TEXT PROVIDED =>

---

The poem deals with the theme of isolation which lay intimately with the predominating theme of rejoicing Mother Nature. The world full of materialistic pleasure absorbs the spectrum of our thought, keeps us from divulging into the depth of our own being. Thus, when the poet says society is rude to solitude, he righteously points out that society cannot rejoice in the peace and serenity that nature offers. Only through solitude can Nature’s gifts be appraised.
Discarding the body’s vest, the soul sings in happiness and glides in the boughs. Nature’s serenity helps the poet’s soul to transcend to something noble beyond the comprehension of material pleasure.
Thus, the central theme deals with Nature and exultation for its gifts in solitude.
The Garden: Tone
The tone of the poem varies as it progresses. Starting with mockery, the poet criticizes men about the ‘vanity’ over their endless labor to be crowned for their contribution in various fields. He claims that life in the wrap of nature is far more significant than life in a man-made society.

---

Scene geometry reasoning data:
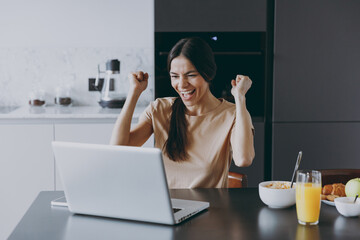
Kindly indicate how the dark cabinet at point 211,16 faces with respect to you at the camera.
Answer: facing the viewer

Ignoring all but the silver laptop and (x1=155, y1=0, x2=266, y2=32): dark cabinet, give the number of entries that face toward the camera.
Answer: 1

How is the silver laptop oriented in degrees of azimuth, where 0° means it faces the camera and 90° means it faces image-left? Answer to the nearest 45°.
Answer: approximately 225°

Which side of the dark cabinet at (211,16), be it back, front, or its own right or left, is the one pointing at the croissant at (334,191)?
front

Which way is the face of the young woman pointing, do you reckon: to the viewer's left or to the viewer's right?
to the viewer's left

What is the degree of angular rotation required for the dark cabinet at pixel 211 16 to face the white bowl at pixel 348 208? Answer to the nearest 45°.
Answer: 0° — it already faces it

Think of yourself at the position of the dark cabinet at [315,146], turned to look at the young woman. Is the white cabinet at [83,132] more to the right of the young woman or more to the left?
right

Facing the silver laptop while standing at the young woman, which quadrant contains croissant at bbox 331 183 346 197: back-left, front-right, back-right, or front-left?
front-left

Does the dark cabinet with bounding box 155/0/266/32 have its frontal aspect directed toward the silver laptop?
yes

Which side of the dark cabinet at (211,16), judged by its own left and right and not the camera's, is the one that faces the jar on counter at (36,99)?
right

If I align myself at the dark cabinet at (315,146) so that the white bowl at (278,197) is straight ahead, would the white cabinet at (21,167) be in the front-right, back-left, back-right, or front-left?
front-right

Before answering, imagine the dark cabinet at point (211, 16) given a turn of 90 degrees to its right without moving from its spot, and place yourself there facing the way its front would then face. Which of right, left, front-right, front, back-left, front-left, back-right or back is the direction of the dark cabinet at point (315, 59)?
back

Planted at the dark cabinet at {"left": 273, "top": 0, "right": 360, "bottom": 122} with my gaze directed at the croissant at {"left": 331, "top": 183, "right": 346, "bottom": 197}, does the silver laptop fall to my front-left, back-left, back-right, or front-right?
front-right

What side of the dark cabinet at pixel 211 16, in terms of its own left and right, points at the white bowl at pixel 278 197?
front

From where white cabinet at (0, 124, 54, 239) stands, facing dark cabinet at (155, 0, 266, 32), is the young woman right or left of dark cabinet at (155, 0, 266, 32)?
right

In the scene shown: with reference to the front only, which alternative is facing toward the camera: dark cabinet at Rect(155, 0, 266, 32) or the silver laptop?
the dark cabinet

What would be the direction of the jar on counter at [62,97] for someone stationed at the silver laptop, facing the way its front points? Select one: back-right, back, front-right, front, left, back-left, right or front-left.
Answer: front-left

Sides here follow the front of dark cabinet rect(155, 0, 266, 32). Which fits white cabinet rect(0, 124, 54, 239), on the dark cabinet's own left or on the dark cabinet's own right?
on the dark cabinet's own right
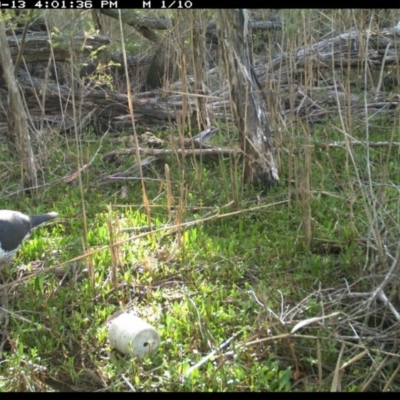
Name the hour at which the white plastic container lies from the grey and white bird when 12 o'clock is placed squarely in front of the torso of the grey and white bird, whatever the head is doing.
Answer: The white plastic container is roughly at 8 o'clock from the grey and white bird.

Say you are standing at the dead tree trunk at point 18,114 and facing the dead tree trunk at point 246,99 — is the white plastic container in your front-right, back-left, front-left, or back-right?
front-right

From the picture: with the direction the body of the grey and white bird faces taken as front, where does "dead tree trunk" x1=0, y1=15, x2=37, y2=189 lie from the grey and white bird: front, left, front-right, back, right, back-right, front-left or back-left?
right

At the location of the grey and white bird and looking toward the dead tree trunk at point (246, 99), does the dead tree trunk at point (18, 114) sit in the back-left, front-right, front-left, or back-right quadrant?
front-left

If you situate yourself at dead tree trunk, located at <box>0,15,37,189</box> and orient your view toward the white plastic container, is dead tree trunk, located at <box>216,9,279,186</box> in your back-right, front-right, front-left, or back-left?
front-left

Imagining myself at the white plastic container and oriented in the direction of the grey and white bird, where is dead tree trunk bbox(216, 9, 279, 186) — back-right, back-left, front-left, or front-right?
front-right

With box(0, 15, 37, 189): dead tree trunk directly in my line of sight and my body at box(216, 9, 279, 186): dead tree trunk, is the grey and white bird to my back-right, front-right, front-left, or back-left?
front-left

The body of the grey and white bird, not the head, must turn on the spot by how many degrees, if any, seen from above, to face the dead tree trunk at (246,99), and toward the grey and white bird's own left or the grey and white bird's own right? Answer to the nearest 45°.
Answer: approximately 135° to the grey and white bird's own right

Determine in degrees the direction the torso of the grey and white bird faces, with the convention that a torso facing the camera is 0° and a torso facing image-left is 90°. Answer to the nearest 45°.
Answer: approximately 90°

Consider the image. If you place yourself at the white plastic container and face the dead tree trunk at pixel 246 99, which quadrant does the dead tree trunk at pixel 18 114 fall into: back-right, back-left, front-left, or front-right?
front-left
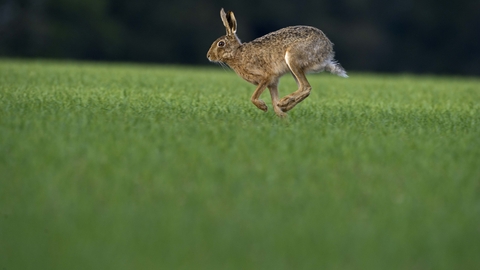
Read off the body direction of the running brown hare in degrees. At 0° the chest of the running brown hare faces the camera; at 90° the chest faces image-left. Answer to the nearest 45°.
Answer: approximately 90°
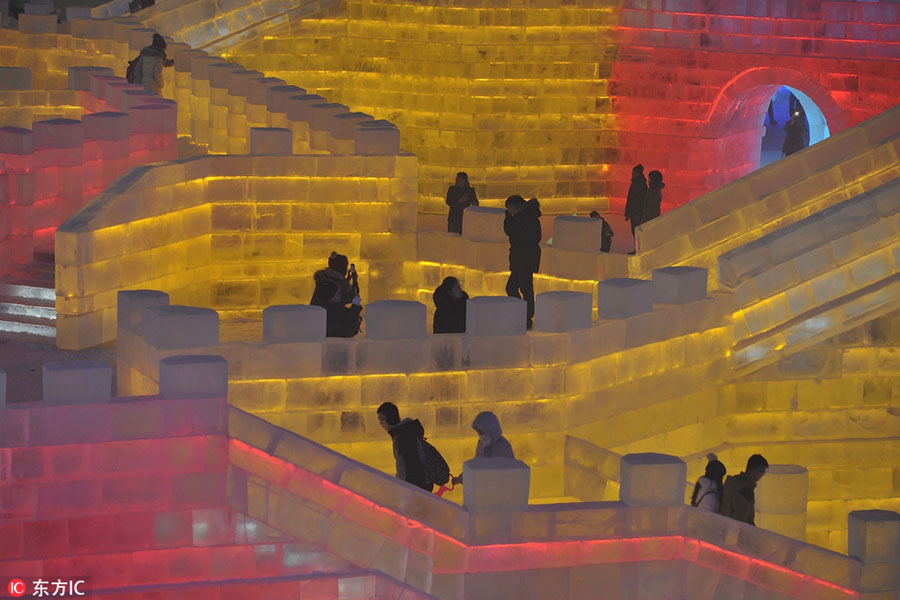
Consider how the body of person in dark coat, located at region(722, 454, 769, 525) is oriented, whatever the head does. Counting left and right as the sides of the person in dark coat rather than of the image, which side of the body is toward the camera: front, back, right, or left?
right

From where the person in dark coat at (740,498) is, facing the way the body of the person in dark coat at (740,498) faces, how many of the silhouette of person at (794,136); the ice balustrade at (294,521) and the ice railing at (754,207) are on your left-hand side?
2

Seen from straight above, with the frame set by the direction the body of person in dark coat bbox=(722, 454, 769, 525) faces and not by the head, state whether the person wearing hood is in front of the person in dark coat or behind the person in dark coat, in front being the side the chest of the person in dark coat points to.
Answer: behind
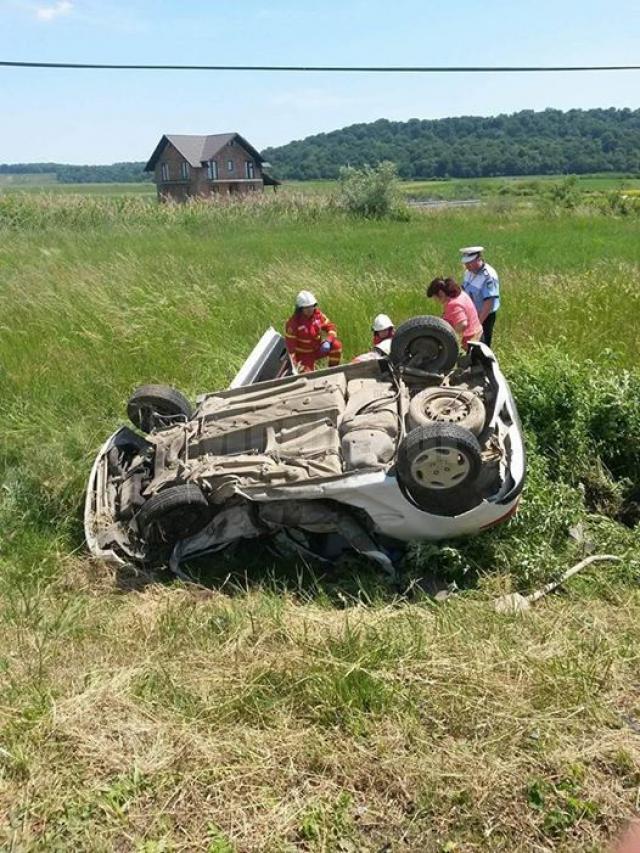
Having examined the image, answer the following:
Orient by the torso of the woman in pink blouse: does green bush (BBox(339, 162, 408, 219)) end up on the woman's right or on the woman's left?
on the woman's right

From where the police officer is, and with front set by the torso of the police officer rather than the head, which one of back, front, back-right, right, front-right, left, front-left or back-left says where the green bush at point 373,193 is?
back-right

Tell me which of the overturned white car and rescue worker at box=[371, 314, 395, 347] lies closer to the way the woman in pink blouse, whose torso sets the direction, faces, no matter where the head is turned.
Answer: the rescue worker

---

PROBLEM TO SOLVE =>
Continue the commentary on the poem "The Garden" from the point where it stops, picking up after its final sentence.

SOLVED EXERCISE =>
As we progress through the poem, the tone becomes contemplative, and in the 5th stanza, it is that of exaltation, thus enhancing the poem.
Further, the tone remains to be contemplative and meditative throughout the poem till it ends, as the poet compares his soul to a bird, the garden with the galaxy, and brings in bibliographical references to Eve and the Garden of Eden.
‘The Garden’ is a poem that enhances Nature’s elegance, helps us contemplate the futility of the man-made world, and indulges us into deep rumination of the benefaction that Mother Nature offers us. Nature serves a higher soul-satisfying journey beyond the reach of earthly desires. The poem provides deep psychological insight and gains a remarkable position in the history of literature.